-- Plain-text document sources --
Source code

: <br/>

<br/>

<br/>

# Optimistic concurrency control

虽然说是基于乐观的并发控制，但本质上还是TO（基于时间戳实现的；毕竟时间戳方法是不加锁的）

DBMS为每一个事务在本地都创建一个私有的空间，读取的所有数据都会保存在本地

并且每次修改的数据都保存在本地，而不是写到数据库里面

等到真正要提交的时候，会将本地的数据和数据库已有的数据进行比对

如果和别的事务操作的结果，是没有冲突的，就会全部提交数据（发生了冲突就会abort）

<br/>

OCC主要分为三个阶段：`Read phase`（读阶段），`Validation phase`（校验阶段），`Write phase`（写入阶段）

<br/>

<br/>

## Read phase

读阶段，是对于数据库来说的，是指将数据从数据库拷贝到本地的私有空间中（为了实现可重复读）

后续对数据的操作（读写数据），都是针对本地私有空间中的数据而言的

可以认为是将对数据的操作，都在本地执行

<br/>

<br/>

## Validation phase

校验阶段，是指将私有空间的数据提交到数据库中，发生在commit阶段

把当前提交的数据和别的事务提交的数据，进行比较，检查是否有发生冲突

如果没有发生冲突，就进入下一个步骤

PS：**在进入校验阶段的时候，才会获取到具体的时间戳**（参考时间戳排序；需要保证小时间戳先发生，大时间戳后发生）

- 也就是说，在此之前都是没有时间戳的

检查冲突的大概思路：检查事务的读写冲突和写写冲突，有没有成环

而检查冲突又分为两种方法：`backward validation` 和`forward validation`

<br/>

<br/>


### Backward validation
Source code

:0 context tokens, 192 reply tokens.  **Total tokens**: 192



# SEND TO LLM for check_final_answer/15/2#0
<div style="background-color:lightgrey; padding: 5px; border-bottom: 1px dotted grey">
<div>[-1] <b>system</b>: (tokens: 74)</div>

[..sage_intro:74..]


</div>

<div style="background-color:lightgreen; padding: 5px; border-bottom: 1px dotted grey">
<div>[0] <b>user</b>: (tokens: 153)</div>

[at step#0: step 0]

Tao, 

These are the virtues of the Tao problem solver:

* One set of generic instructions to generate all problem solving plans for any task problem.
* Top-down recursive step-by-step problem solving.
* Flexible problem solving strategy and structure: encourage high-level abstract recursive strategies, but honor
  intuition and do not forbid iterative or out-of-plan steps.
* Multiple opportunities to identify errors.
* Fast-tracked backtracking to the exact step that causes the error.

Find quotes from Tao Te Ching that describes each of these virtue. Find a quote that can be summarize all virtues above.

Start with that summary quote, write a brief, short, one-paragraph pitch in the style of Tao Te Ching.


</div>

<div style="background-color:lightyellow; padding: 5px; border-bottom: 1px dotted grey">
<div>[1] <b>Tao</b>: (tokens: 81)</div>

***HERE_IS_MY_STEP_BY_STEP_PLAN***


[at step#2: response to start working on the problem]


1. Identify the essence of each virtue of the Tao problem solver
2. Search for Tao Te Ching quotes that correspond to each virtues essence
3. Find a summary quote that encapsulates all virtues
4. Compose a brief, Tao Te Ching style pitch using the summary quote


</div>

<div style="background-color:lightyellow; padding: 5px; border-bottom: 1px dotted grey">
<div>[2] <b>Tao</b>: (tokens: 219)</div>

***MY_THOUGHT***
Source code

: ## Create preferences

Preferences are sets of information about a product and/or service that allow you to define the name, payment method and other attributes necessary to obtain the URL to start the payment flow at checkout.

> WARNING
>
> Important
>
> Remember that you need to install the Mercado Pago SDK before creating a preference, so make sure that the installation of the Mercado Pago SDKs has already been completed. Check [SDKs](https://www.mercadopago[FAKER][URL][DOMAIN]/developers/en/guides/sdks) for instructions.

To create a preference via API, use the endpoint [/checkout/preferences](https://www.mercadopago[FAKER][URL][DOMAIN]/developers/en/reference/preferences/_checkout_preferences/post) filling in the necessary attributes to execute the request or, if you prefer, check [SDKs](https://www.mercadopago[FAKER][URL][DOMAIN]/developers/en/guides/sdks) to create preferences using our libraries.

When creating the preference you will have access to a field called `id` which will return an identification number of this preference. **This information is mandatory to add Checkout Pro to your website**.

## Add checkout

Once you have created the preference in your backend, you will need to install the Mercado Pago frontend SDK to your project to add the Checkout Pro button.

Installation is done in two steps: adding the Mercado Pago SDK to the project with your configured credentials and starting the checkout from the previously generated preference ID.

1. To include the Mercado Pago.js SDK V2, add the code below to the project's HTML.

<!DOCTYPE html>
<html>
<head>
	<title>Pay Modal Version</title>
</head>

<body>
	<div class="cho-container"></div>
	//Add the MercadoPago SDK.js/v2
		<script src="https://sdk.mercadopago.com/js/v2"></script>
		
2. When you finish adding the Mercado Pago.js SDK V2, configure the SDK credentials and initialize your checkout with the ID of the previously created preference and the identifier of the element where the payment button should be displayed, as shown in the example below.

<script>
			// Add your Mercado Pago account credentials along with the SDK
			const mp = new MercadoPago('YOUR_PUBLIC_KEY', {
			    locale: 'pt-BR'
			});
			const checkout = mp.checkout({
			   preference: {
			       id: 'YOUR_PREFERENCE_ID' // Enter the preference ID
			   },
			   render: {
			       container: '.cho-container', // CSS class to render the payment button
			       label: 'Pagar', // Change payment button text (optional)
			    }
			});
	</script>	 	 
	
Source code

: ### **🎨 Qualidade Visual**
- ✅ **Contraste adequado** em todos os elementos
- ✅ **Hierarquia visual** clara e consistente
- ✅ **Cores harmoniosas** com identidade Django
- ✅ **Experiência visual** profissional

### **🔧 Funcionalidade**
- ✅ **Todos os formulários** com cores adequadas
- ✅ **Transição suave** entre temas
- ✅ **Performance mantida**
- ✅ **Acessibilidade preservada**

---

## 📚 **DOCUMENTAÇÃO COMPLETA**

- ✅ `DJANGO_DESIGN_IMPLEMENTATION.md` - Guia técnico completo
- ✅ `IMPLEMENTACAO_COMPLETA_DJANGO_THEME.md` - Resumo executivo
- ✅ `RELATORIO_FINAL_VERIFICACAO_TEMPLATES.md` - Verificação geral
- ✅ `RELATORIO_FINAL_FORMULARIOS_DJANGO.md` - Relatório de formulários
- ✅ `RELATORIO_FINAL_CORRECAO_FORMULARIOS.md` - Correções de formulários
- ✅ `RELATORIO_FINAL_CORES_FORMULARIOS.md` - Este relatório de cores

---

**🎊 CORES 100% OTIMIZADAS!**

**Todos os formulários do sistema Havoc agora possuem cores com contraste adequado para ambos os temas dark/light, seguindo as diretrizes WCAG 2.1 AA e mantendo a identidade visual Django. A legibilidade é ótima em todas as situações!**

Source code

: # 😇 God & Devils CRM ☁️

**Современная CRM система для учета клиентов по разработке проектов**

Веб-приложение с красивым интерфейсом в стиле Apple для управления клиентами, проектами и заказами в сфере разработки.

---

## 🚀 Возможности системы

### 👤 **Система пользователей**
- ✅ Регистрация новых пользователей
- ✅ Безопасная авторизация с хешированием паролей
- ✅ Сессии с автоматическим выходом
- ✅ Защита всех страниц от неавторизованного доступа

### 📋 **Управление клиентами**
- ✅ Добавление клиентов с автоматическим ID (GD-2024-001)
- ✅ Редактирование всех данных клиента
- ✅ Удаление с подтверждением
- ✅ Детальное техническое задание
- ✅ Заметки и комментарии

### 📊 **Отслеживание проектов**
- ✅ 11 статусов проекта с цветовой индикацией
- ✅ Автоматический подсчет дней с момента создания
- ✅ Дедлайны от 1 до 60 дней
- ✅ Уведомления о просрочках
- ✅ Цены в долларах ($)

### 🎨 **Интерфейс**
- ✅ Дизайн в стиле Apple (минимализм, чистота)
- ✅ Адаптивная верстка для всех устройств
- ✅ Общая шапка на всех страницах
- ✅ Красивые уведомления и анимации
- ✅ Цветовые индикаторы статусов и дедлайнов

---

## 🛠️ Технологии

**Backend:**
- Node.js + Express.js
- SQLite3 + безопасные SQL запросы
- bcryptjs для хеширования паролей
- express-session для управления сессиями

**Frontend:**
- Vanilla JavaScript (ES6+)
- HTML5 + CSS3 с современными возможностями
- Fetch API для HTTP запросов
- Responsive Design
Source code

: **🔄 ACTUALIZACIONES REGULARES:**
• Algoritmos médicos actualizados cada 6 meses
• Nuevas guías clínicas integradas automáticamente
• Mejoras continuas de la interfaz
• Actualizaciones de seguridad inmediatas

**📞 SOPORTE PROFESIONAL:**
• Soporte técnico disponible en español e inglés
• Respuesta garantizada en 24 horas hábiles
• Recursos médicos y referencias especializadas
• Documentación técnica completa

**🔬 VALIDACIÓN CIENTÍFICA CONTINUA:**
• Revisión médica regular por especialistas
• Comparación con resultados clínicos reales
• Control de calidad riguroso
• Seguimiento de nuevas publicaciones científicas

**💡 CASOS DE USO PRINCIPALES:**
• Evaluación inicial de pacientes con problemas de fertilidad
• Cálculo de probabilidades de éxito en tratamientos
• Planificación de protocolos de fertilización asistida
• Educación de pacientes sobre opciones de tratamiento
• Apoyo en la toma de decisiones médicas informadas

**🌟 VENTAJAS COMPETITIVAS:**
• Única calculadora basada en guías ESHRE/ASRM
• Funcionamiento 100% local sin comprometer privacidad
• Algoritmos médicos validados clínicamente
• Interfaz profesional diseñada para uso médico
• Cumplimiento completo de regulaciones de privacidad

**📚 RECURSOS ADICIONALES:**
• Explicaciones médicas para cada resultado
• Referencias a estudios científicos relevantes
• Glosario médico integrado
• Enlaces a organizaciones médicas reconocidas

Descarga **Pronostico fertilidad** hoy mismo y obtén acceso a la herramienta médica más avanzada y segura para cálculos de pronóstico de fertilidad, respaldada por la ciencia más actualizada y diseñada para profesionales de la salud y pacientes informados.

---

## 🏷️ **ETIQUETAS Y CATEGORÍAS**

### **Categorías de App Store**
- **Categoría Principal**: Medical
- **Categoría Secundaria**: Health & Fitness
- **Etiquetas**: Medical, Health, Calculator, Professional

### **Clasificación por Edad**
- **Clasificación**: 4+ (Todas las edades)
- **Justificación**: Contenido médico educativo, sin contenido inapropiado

-- TASK BRIEF --
With the line that has "<div>[0] <b>user</b>: (tokens: 153)</div>" as the first and the line that has "2. Search for" as the last, repeat exactly that run of lines above and no more.

-- REPLY --
<div>[0] <b>user</b>: (tokens: 153)</div>

[at step#0: step 0]

Tao, 

These are the virtues of the Tao problem solver:

* One set of generic instructions to generate all problem solving plans for any task problem.
* Top-down recursive step-by-step problem solving.
* Flexible problem solving strategy and structure: encourage high-level abstract recursive strategies, but honor
  intuition and do not forbid iterative or out-of-plan steps.
* Multiple opportunities to identify errors.
* Fast-tracked backtracking to the exact step that causes the error.

Find quotes from Tao Te Ching that describes each of these virtue. Find a quote that can be summarize all virtues above.

Start with that summary quote, write a brief, short, one-paragraph pitch in the style of Tao Te Ching.


</div>

<div style="background-color:lightyellow; padding: 5px; border-bottom: 1px dotted grey">
<div>[1] <b>Tao</b>: (tokens: 81)</div>

***HERE_IS_MY_STEP_BY_STEP_PLAN***


[at step#2: response to start working on the problem]


1. Identify the essence of each virtue of the Tao problem solver
2. Search for Tao Te Ching quotes that correspond to each virtues essence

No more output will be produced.